The form archetype language pulveriser can be used for a great many practical applications, which I will give now an example of with a language identification algorithm.

We first compute the set of all form archetypes in the dictionary. We then rank them in order of frequency in a histogram. We then approximate the histogram with a Fourier Series and normalise the resulting function to have an integral area of 1 exposing our ad hoc presumption that all languages will have the same information content.

*Given:
*A spoken sentence: S.

A phonetic language database of form pulverisers: P

For simplicity, we will assume that we have 100% accuracy in speech to text.
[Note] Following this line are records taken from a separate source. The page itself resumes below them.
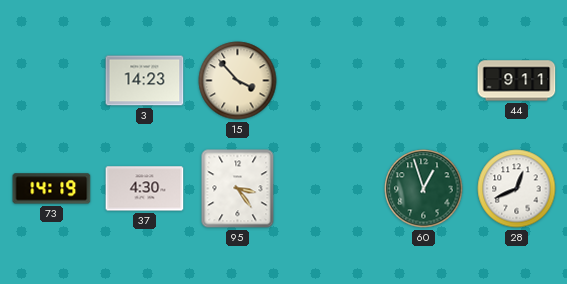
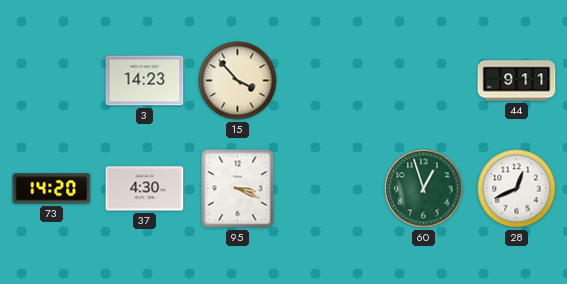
73: 14:19 -> 14:20
95: 3:24 -> 3:19
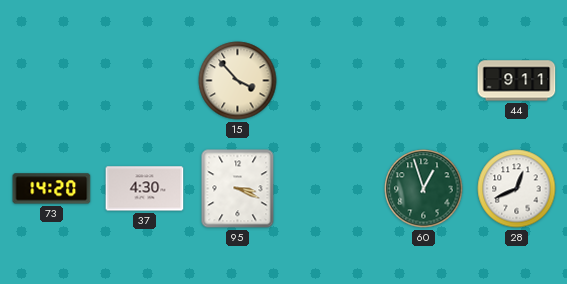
3: 14:23 -> none
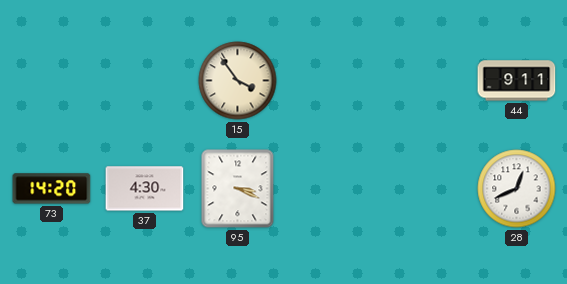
15: 3:53 -> 3:54
60: 12:57 -> none
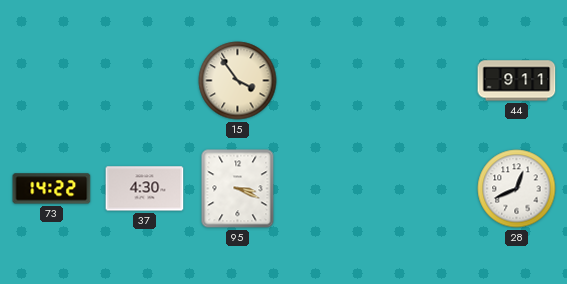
73: 14:20 -> 14:22
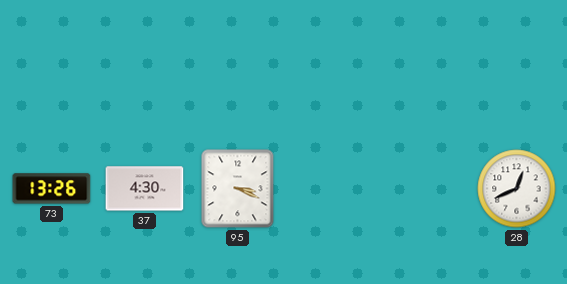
15: 3:54 -> none
44: 9:11 -> none
73: 14:22 -> 13:26
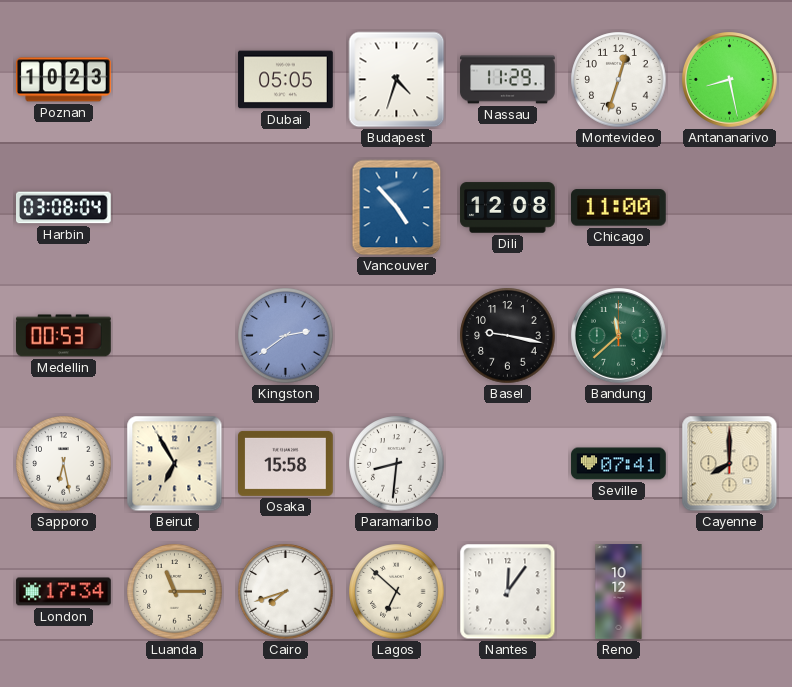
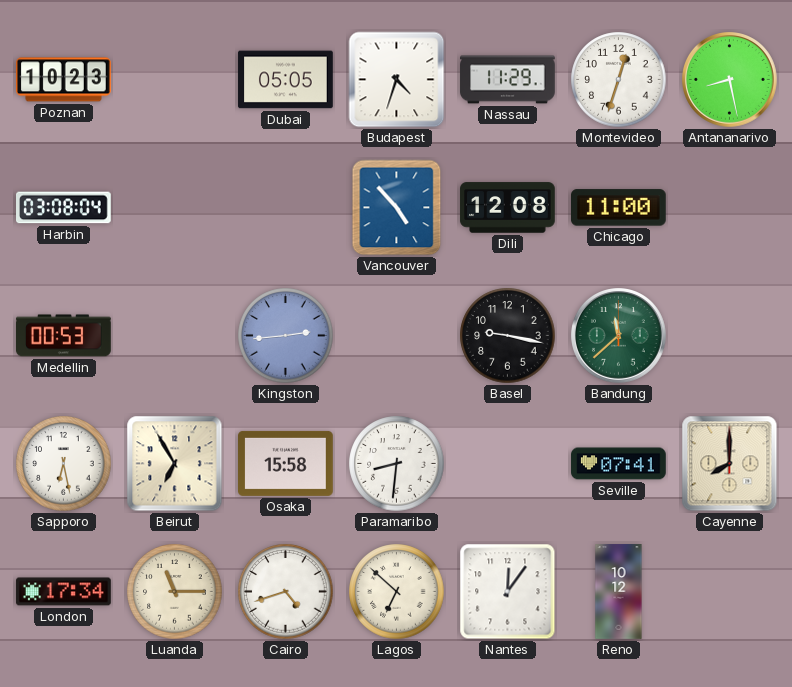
Kingston: 2:39 -> 2:44
Cairo: 7:42 -> 4:42
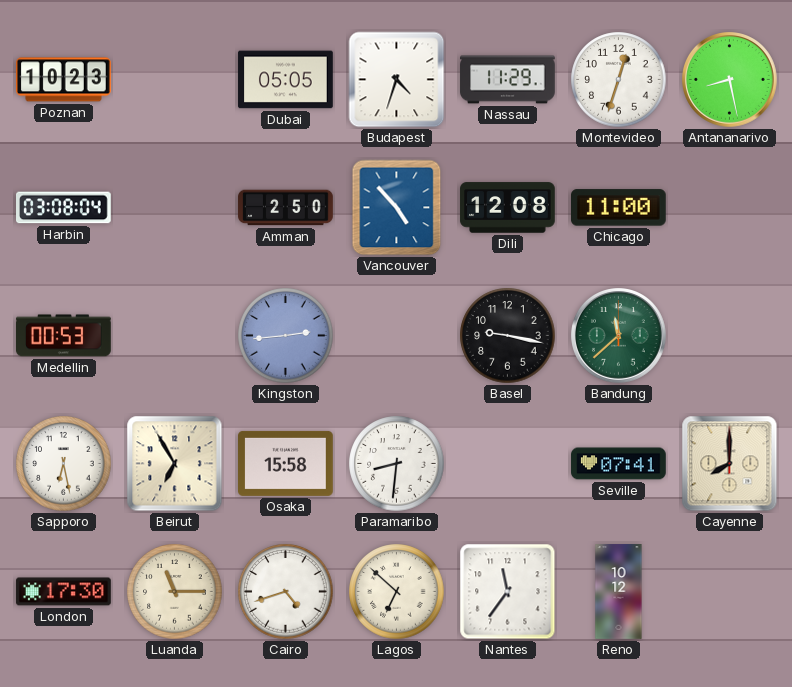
Amman: none -> 2:50
London: 17:34 -> 17:30
Nantes: 12:06 -> 11:36
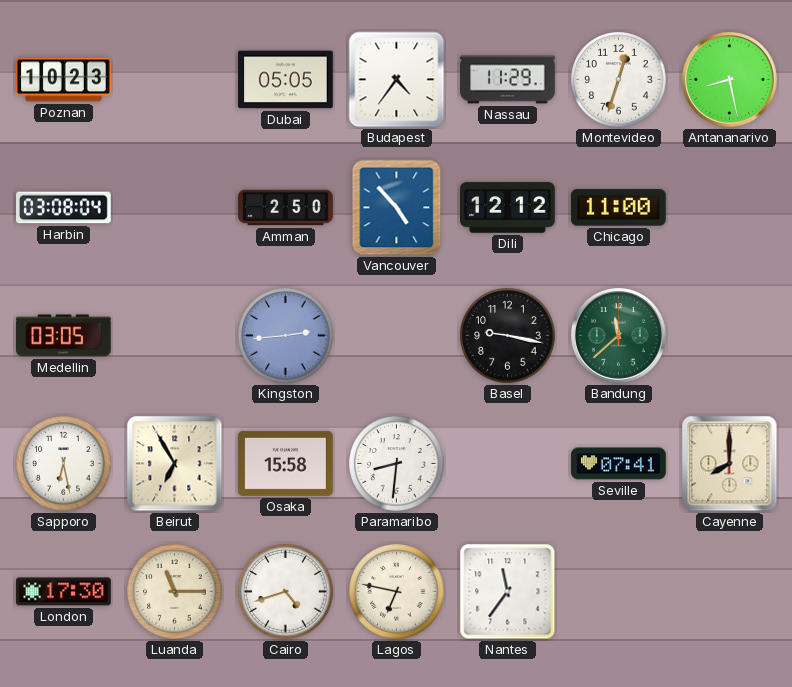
Budapest: 4:33 -> 4:36
Dili: 12:08 -> 12:12
Medellin: 00:53 -> 03:05
Lagos: 6:52 -> 6:47
Reno: 10:12 -> none
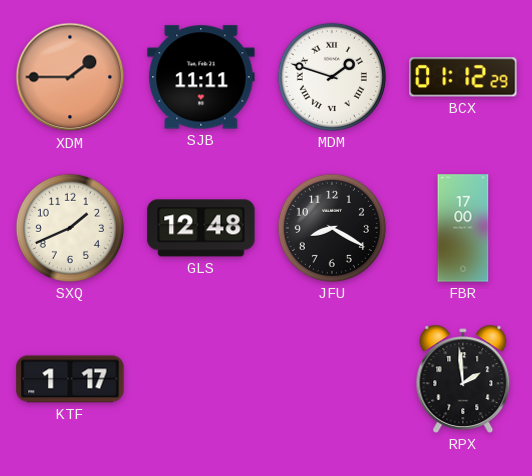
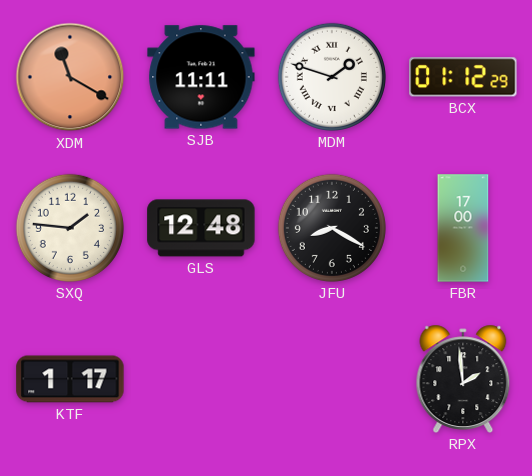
XDM: 1:45 -> 11:20
SXQ: 1:41 -> 1:46
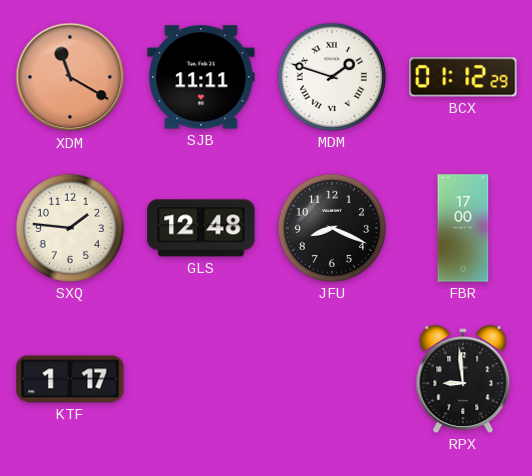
JFU: 8:20 -> 8:19
RPX: 1:59 -> 8:59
This is not realistic, but it is realistic that individual syllables could be identified in a particular recording (by a human), then translated to the phonetic alphabet at which point the information will be in a form that it can go into a particular implementation of the form archetype pulveriser.

If I want to identify what language is represented by a particular set of sounds, I must input it into each language pulveriser function and find the language which maps that particular set of sounds to a meaningful sentence with highest probability. That is: out of the set of all sets of forms in the set of all languages, how likely is that particular set of forms, per language, per all possible words in that language? The largest result of this computation is the identified language.

### Challenge

The language canoniser has a small computational design flaw. Find it.

Clue: Consider the problem of generating the first word of a sentence.